Heinrichs: Bo is sort of like a mentor for me. I’d been working with Tim for several years on animated things. When Tim was getting more into live-action I was going with him, on “Frankenweenie” for instance. The first thing that Bo worked on with Tim was “Beetlejuice” and “Edward Scissorhands.” And in that in-between there, Bo got onto different projects. One of them was “Joe Versus the Volcano.” His own sensibility as an architect was similar in a way to the aesthetic that he and Tim were doing on “Beetlejuice” in so far as it was taking an idea and abstracting it to its very simplest elements. I found that incredibly inspiring, his ability to abstract and to convey. And then, particularly on “Joe Versus the Volcano,” once again German Expressionism, themes like lightning bolts became a repeated icon. One of the sets that I designed was Joe working in the office at the beginning of the movie.

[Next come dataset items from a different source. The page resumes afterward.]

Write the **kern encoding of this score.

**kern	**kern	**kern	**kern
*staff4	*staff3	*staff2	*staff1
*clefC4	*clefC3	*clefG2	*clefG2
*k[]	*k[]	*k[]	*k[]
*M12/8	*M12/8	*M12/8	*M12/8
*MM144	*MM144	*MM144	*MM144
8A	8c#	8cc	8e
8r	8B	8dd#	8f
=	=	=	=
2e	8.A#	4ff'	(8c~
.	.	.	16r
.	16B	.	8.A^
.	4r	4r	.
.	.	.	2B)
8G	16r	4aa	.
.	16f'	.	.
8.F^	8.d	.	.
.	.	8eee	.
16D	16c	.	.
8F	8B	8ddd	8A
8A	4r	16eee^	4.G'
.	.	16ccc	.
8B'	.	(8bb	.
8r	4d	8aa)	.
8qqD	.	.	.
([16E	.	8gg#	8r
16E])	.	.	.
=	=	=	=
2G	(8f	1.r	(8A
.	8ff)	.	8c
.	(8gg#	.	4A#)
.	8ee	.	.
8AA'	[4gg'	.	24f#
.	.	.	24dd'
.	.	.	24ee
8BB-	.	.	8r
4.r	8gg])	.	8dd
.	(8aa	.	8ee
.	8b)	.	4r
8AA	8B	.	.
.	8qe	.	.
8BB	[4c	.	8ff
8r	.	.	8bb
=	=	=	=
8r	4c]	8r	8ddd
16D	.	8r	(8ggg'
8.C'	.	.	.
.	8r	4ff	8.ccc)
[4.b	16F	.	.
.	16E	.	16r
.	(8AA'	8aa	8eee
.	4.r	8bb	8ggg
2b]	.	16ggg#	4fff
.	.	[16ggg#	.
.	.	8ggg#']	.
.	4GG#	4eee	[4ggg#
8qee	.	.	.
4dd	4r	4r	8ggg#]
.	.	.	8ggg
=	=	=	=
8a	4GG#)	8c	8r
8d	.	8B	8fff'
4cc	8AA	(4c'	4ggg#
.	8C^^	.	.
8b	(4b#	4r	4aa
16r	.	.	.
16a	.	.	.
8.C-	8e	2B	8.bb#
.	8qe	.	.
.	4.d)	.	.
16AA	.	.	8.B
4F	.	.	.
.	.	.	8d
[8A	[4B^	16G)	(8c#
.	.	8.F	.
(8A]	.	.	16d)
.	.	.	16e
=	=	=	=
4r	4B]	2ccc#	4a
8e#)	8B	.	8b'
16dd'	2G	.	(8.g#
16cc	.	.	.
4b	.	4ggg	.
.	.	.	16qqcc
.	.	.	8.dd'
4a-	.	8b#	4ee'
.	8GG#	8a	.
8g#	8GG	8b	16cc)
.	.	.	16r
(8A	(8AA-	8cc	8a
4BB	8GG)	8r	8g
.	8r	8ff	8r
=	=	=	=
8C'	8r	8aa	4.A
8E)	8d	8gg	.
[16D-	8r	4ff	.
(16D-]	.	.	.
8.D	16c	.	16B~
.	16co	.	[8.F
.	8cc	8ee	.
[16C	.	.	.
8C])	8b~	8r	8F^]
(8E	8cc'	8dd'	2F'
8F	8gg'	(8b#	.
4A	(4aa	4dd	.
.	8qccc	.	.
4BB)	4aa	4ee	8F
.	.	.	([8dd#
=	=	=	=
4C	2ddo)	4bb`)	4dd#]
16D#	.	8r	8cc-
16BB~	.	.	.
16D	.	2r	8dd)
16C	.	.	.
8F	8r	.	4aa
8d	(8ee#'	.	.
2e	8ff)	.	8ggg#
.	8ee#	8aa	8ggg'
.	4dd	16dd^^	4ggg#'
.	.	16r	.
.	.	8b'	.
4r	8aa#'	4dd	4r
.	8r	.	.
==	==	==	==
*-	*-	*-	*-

Bo wanted a sense of compression and then we talked about a forced perspective, where he actually walks up a little bit into this place where he makes coffee out of hot water and freeze-dried milk and he’s got a fluorescent light over his head. The whole thing was to put across this concept of the horrificness of the day-to-day job so that he’s got a way to sort of talk about his fantasy life and what was going on inside of his head. So it’s once again that thing of expressing the character’s innermost thoughts and feelings through their environment and through the character and using the tools of storytelling that aren’t just expository, that invite the audience in instead of telling the audience what to think and feel.

CS: Right. Like the lamp on his desk very much says where his head is at and contrasts with that harsh environment.

Heinrichs: Exactly. His little bit of Dreamland.